What Christmas Means to Me

I am a horrible, obnoxious, vicious critic of Christmas songs. I deliver up a full helping of snarky comments all day long, all season long. There are the stupid meaningless songs, the dysfunctional relationship/recent break up/stalker songs, the "winter" songs, the bad theology religious songs (Do you hear what I hear?), the Beach Boys attempt at comparing Santa's sleigh to a hot rod, my kids' favorite which they call '6-pack at a liquor store', and it just goes on and on. I've written blogs about particular songs and lists of songs. This is not one of those posts. It's just inspired by one of those Christmas songs, but I'm not going to critique it. Just quote it.

Fires burning low, lots of mistletoe
Lots of snow and ice everywhere we go
Choirs singing carols right outside my door
All these things and more, that's what Christmas means to me my Lord

Here is what Christmas means to me, why I love to celebrate it.

A long time ago, God made a man and a woman. He gave them only one rule. Eat from any tree but this one. They disobeyed, and everything began to die. But even as God told them to leave and described some of the consequences of their actions, He said, I'm gonna fix this.

Thousands of years of sin, judgement, repentance and forgiveness later, in a moment of unfathomable and extraordinary grace and mercy, God placed the glory and majesty and splendor of Himself in the humble womb of a nondescript unmarried young woman. The glory of Mary is that she said yes. The glory of God is that the Word became flesh and dwelt among us, and we beheld His glory, glory as of the only Begotten of the Father, full of grace and truth. He showed us the Father. He became acquainted with grief. He learned obedience through suffering. He fulfilled the Law and the Prophets, and in the same earthly breath, was Himself the propitiation for our sin.

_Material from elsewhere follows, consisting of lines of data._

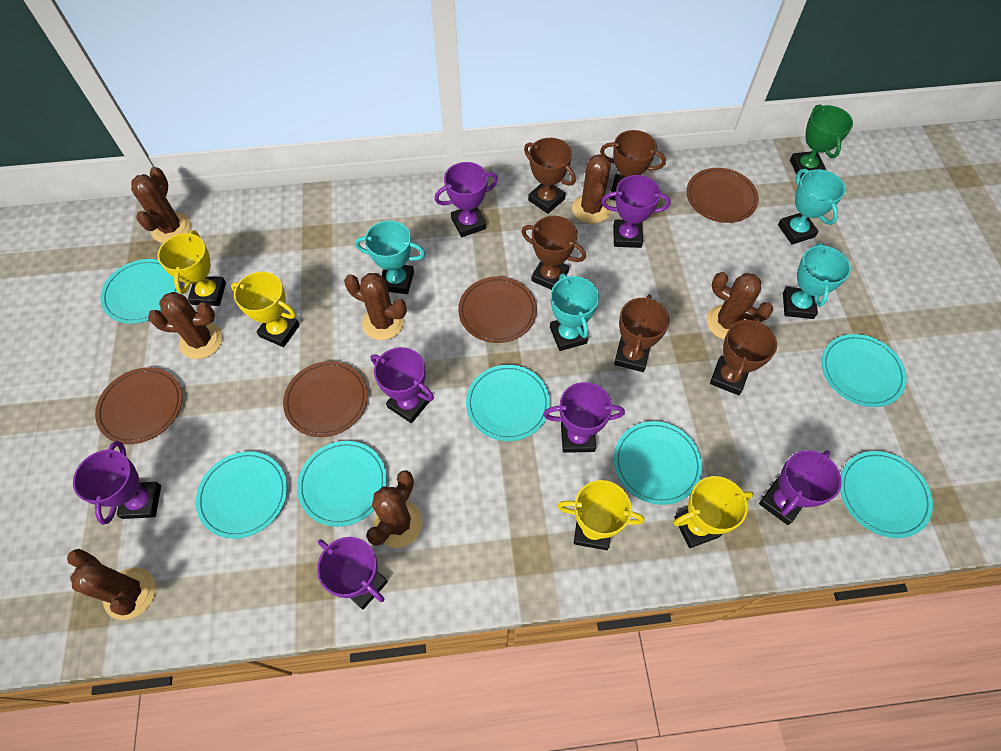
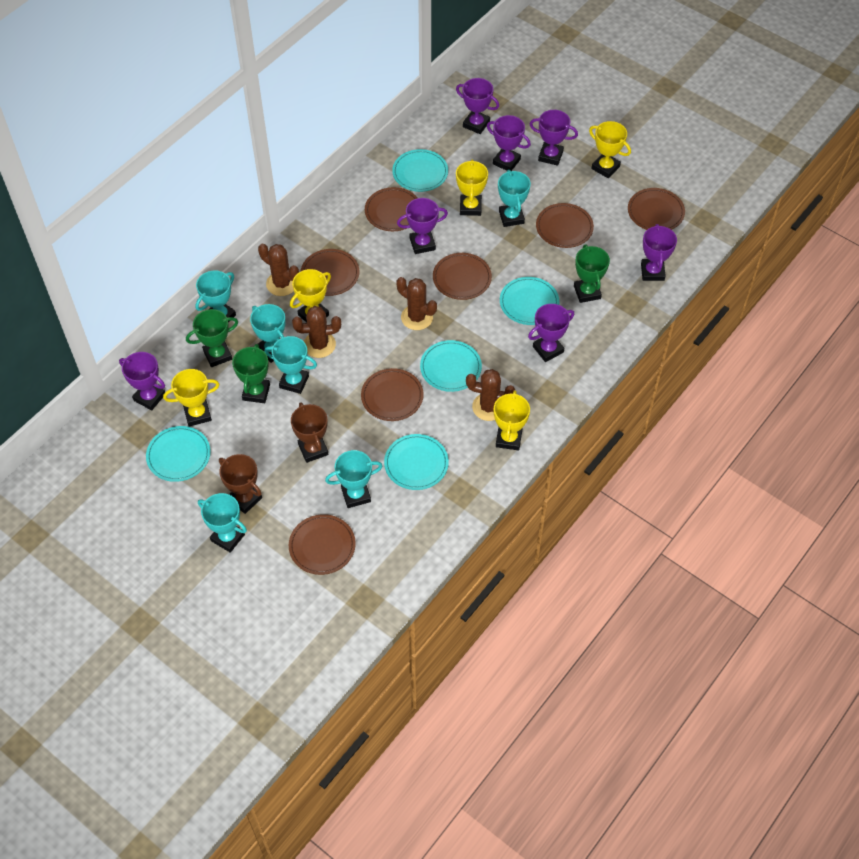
brown cactus: [67,549,156,620] [131,167,191,243] [148,292,222,359] [344,273,407,340] [366,470,423,548] [572,154,611,224] [707,272,773,340] = 7 -> [258,244,299,296] [292,306,341,358] [397,277,437,330] [466,369,515,421] = 4
brown plate: [95,367,182,444] [283,361,368,437] [458,276,537,343] [686,168,759,223] = 4 -> [289,514,356,575] [301,249,359,296] [361,368,424,421] [365,187,418,231] [433,253,492,300] [536,203,594,248] [628,188,685,230] = 7
brown trophy: [521,216,586,290] [524,138,576,214] [600,130,666,201] [614,294,670,372] [710,318,777,395] = 5 -> [219,454,262,514] [291,402,329,463] = 2
green trophy: [790,104,853,178] = 1 -> [186,309,238,367] [232,344,270,403] [574,245,610,303] = 3
turquoise plate: [100,259,180,324] [196,451,287,539] [297,441,387,527] [466,365,550,441] [614,421,702,505] [822,334,907,407] [840,451,933,538] = 7 -> [146,426,211,482] [384,434,449,490] [392,149,448,192] [420,340,482,392] [500,277,559,325] = 5
turquoise trophy: [355,220,426,294] [550,273,599,351] [778,169,845,245] [783,243,851,319] = 4 -> [195,270,236,322] [198,493,247,553] [250,304,286,363] [264,336,317,394] [325,450,383,508] [498,170,531,227] = 6
yellow trophy: [158,230,226,306] [231,272,300,347] [557,480,644,550] [674,476,754,548] = 4 -> [163,369,220,427] [290,269,331,323] [456,159,488,216] [494,390,530,450] [589,121,631,178] = 5

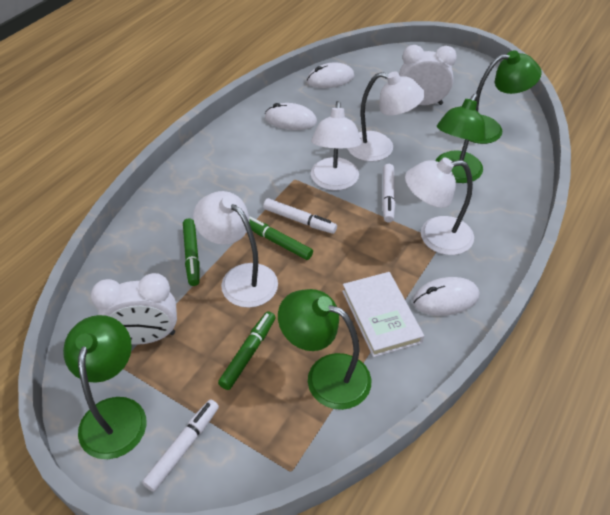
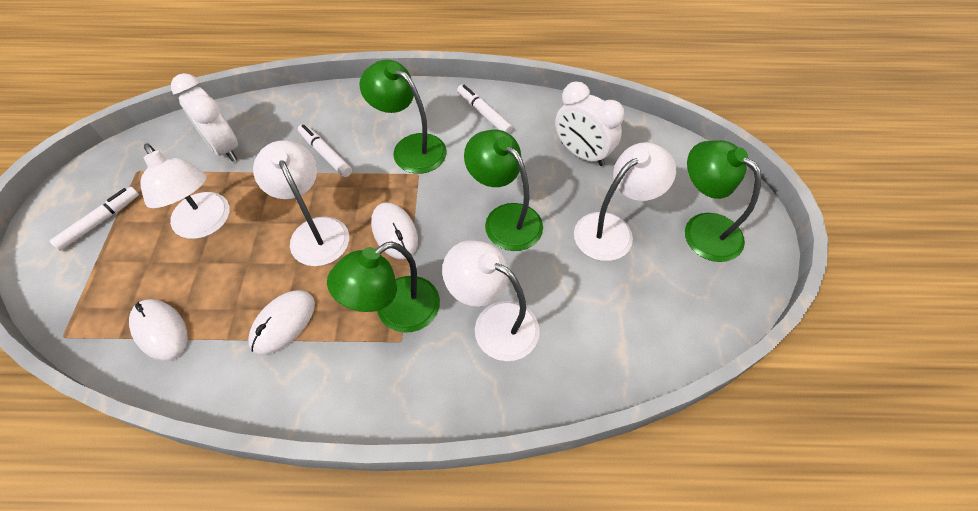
green marker: [183,218,200,286] [218,311,275,390] [249,216,313,260] = 3 -> none = 0
white book: [342,272,424,357] = 1 -> none = 0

Unbelievable, and yet gloriously believable.

All in a moment, in a gestational moment. All of creation, pregnant with desire and expectation, waiting for that one pregnancy and delivery of the Deliverer. Is it not magnificent? Is it not extraordinary? I am not diminishing the Cross or the Resurrection. But the culmination of everything before was that moment. The Word become Flesh. We beheld His Glory. The Glory of the Only One begotten of the Father. Full of grace. Full of truth. At the same time. Not in competition, not torn, not confused. Grace and truth. Mercy and justice, simultaneously born to us here together. Stunningly, exquisitely, universe shatteringly beautiful.

You can see where "Rockin' Around the Christmas Tree" sorta falls just a tad short, right?